[Dataset items]
▽

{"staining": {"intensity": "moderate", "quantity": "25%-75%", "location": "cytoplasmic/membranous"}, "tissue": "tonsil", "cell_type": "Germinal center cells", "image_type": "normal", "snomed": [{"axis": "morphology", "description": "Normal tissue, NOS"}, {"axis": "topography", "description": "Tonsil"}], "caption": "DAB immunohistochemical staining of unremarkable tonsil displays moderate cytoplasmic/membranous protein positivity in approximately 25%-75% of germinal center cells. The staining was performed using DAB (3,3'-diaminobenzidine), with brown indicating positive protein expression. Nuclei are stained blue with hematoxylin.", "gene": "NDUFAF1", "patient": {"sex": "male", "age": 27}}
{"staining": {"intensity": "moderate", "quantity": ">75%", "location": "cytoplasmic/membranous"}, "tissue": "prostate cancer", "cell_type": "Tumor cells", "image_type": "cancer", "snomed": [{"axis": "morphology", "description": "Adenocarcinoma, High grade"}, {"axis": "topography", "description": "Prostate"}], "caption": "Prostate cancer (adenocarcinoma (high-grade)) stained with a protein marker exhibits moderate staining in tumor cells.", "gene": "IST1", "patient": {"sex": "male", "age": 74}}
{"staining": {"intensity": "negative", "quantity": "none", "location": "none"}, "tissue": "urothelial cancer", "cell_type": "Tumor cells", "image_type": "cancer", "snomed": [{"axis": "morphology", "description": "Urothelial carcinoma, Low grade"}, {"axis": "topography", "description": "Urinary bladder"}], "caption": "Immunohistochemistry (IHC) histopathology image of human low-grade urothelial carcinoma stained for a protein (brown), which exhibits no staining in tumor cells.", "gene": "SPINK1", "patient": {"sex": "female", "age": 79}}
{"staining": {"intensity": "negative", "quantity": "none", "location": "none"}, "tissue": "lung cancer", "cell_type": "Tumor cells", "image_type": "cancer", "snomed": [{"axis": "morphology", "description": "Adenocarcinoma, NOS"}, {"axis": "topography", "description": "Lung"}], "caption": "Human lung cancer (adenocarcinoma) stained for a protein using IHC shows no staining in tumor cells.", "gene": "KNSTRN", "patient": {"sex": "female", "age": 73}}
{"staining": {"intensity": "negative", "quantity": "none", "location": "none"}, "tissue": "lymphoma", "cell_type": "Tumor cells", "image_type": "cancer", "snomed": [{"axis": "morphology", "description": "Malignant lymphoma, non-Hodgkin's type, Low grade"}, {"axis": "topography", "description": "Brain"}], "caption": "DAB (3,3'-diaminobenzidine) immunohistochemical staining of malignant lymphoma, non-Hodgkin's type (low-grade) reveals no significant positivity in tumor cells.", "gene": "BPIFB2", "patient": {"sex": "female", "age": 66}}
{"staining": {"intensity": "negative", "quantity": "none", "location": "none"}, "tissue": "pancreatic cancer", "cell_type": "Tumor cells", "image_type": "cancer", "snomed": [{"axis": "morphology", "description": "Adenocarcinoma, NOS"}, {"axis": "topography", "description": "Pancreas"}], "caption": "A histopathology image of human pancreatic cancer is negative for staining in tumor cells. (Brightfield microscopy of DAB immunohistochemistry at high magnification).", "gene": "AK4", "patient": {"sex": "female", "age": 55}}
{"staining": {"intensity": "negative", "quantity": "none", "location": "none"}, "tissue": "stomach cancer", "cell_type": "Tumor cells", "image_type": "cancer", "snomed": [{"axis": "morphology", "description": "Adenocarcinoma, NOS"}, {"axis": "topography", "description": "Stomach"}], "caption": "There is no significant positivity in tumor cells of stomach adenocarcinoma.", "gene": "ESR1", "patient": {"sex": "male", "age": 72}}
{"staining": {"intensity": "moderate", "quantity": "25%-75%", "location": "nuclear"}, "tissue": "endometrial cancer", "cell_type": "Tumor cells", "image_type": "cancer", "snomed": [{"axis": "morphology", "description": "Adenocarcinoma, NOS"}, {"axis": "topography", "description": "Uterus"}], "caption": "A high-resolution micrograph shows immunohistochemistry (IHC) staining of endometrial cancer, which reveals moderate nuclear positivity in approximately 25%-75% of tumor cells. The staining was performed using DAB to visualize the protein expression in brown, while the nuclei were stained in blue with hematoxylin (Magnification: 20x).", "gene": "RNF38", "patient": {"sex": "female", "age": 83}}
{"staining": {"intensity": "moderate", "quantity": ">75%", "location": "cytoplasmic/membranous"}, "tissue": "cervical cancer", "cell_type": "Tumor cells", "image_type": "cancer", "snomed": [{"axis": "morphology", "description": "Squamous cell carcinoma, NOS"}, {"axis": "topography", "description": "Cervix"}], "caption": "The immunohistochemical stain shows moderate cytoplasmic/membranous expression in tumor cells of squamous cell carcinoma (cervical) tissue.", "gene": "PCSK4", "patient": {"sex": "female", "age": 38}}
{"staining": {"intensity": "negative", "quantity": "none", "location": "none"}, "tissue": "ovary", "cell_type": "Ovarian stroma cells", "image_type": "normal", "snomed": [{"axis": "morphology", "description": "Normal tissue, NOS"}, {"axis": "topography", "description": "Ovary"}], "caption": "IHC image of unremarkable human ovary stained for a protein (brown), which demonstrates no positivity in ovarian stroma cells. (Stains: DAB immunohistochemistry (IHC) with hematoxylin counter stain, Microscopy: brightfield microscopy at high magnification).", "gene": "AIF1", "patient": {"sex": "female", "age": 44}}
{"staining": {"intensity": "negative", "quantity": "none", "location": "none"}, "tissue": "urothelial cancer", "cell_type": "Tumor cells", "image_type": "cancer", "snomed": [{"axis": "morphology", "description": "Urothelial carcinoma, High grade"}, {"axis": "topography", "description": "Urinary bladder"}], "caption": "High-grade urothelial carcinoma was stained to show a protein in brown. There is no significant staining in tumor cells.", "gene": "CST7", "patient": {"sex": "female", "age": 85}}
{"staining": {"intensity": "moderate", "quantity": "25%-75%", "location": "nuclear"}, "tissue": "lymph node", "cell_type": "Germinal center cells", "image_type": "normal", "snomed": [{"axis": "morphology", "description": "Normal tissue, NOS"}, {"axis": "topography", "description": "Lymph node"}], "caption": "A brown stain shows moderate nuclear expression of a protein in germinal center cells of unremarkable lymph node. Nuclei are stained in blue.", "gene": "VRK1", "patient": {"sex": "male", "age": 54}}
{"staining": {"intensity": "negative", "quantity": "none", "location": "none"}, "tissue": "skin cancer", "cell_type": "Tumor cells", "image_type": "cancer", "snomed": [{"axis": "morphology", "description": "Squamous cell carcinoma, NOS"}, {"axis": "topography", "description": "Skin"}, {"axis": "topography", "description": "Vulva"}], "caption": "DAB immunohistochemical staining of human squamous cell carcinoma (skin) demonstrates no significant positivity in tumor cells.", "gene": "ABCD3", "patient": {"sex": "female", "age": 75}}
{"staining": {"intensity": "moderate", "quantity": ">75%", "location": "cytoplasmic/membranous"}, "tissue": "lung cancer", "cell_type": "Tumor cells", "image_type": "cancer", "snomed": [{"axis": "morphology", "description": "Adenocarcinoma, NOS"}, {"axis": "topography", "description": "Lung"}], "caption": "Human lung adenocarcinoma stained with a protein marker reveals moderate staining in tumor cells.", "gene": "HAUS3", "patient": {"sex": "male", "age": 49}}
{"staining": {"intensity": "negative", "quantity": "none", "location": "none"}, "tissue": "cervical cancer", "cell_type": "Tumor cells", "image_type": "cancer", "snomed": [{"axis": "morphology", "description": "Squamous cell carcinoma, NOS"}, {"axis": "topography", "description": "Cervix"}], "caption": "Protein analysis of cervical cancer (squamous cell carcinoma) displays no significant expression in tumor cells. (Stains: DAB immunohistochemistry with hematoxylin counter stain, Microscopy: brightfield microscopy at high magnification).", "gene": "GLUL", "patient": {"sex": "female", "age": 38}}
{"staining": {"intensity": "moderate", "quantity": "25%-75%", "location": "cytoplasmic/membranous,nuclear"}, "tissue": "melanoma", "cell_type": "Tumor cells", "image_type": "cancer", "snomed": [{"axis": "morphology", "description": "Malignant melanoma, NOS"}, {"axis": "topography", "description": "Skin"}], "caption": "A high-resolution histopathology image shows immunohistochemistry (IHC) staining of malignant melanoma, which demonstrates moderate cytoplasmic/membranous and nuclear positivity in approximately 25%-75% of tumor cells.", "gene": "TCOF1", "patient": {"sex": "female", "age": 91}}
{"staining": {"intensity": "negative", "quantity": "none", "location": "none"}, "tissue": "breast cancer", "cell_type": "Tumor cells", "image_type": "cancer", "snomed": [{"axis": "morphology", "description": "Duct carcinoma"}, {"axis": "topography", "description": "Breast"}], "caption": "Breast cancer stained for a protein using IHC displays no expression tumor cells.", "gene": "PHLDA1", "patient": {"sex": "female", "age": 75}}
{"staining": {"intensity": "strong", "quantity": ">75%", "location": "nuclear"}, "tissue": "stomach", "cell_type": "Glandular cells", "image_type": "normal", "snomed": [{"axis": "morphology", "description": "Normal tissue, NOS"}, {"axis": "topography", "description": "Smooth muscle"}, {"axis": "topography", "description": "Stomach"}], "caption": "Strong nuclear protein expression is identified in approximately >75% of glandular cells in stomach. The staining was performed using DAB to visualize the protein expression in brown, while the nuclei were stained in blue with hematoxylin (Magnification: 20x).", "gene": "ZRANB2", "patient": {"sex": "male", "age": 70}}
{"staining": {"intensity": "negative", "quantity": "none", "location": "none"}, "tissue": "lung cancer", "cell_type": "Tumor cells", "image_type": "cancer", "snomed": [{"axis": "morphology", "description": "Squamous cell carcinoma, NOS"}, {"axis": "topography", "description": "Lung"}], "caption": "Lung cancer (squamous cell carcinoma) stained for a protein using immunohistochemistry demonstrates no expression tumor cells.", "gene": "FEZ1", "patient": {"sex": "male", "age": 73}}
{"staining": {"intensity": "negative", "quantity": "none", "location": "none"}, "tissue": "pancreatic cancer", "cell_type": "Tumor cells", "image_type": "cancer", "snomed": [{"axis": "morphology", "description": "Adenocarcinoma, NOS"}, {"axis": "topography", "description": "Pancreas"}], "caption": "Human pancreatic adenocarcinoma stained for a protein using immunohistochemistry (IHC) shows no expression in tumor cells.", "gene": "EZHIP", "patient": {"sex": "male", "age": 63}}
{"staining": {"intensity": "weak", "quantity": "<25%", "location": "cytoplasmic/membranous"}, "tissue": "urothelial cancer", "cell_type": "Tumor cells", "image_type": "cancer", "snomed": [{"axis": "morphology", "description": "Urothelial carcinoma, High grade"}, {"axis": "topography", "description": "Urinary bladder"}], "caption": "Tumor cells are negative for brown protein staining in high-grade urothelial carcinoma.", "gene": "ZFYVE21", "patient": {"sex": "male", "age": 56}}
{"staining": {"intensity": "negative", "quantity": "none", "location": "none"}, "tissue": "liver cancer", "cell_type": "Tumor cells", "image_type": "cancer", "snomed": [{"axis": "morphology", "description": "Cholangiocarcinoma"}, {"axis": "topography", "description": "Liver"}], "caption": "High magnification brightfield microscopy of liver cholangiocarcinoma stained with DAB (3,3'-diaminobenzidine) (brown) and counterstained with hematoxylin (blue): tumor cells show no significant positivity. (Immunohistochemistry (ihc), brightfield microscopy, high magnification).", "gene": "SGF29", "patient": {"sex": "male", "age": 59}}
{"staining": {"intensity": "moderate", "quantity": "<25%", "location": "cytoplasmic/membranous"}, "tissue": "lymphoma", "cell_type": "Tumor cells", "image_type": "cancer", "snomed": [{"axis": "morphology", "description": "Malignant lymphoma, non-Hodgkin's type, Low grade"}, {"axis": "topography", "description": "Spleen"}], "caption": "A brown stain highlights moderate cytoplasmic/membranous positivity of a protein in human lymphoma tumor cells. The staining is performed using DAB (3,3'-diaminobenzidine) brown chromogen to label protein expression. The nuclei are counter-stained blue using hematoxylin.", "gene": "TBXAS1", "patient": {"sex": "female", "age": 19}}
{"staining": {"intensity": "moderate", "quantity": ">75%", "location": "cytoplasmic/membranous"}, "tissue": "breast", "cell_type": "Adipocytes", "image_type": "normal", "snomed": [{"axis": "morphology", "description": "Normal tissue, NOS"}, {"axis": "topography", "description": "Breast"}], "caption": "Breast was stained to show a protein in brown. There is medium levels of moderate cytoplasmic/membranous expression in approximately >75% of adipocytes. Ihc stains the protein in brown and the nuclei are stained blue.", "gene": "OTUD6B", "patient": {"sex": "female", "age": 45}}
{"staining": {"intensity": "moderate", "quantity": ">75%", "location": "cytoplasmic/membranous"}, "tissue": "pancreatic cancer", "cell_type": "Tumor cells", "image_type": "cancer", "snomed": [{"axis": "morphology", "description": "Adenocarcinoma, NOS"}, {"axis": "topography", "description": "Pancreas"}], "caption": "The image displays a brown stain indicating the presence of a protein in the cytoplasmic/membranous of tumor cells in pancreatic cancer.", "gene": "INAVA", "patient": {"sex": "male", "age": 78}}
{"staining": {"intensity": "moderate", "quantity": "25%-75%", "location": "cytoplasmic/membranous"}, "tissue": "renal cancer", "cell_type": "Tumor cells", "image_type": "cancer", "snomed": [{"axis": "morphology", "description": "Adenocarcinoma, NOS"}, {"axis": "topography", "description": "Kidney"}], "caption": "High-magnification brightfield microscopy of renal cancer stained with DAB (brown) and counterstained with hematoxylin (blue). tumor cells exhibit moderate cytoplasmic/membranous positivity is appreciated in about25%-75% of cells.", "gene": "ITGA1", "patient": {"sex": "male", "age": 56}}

△

▶ _Task instructions_
Reproduce exactly the stretch of lines that starts at the one containing "image displays a" and ends with the final line of the data, including both ends and nothing more.

▶ _Response below_
{"staining": {"intensity": "moderate", "quantity": ">75%", "location": "cytoplasmic/membranous"}, "tissue": "pancreatic cancer", "cell_type": "Tumor cells", "image_type": "cancer", "snomed": [{"axis": "morphology", "description": "Adenocarcinoma, NOS"}, {"axis": "topography", "description": "Pancreas"}], "caption": "The image displays a brown stain indicating the presence of a protein in the cytoplasmic/membranous of tumor cells in pancreatic cancer.", "gene": "INAVA", "patient": {"sex": "male", "age": 78}}
{"staining": {"intensity": "moderate", "quantity": "25%-75%", "location": "cytoplasmic/membranous"}, "tissue": "renal cancer", "cell_type": "Tumor cells", "image_type": "cancer", "snomed": [{"axis": "morphology", "description": "Adenocarcinoma, NOS"}, {"axis": "topography", "description": "Kidney"}], "caption": "High-magnification brightfield microscopy of renal cancer stained with DAB (brown) and counterstained with hematoxylin (blue). tumor cells exhibit moderate cytoplasmic/membranous positivity is appreciated in about25%-75% of cells.", "gene": "ITGA1", "patient": {"sex": "male", "age": 56}}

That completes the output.